PROBLEM STATEMENT: With images removed, transcribe each record exactly as it appears.

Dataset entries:

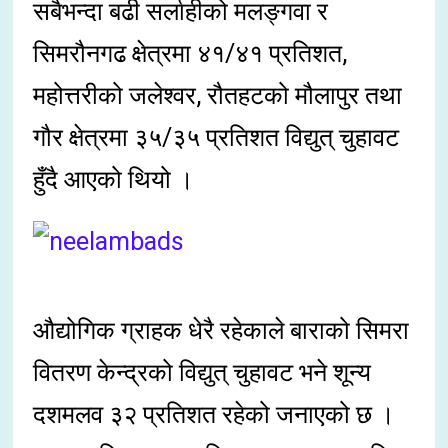
सबैभन्दा बढी सर्लाहीको मलङ्गवा र
सिमरौनगढ क्षेत्रमा ४१/४१ प्रतिशत,
महोत्तरीको जलेश्वर, रौतहटको मौलापुर तथा
गौर क्षेत्रमा ३५/३५ प्रतिशत विद्युत् चुहावट
हुँदै आएको थियो ।
औद्योगिक ग्राहक धेरै रहेकाले बाराको सिमरा
वितरण केन्द्रको विद्युत् चुहावट भने शून्य
दशमलव ३२ प्रतिशत रहेको जनाएको छ ।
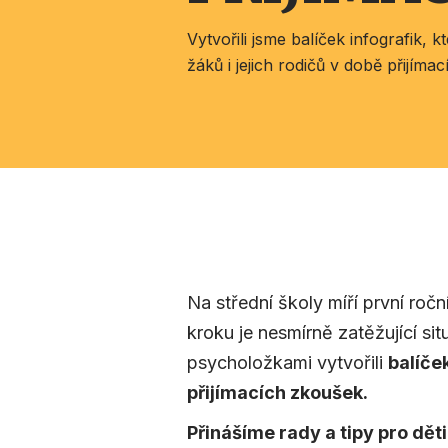
Vytvořili jsme balíček infografik, 
žáků i jejich rodičů v době přijíma
Na střední školy míří první ročn
kroku je nesmírně zatěžující si
psycholožkami vytvořili
balíče
přijímacích zkoušek.
Přinášíme rady a tipy pro děti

ANSWER:
सबैभन्दा बढी सर्लाहीको मलङ्गवा र
सिमरौनगढ क्षेत्रमा ४१/४१ प्रतिशत,
महोत्तरीको जलेश्वर, रौतहटको मौलापुर तथा
गौर क्षेत्रमा ३५/३५ प्रतिशत विद्युत् चुहावट
हुँदै आएको थियो ।
औद्योगिक ग्राहक धेरै रहेकाले बाराको सिमरा
वितरण केन्द्रको विद्युत् चुहावट भने शून्य
दशमलव ३२ प्रतिशत रहेको जनाएको छ ।
Vytvořili jsme balíček infografik, 
žáků i jejich rodičů v době přijíma
Na střední školy míří první ročn
kroku je nesmírně zatěžující si
psycholožkami vytvořili
balíče
přijímacích zkoušek.
Přinášíme rady a tipy pro děti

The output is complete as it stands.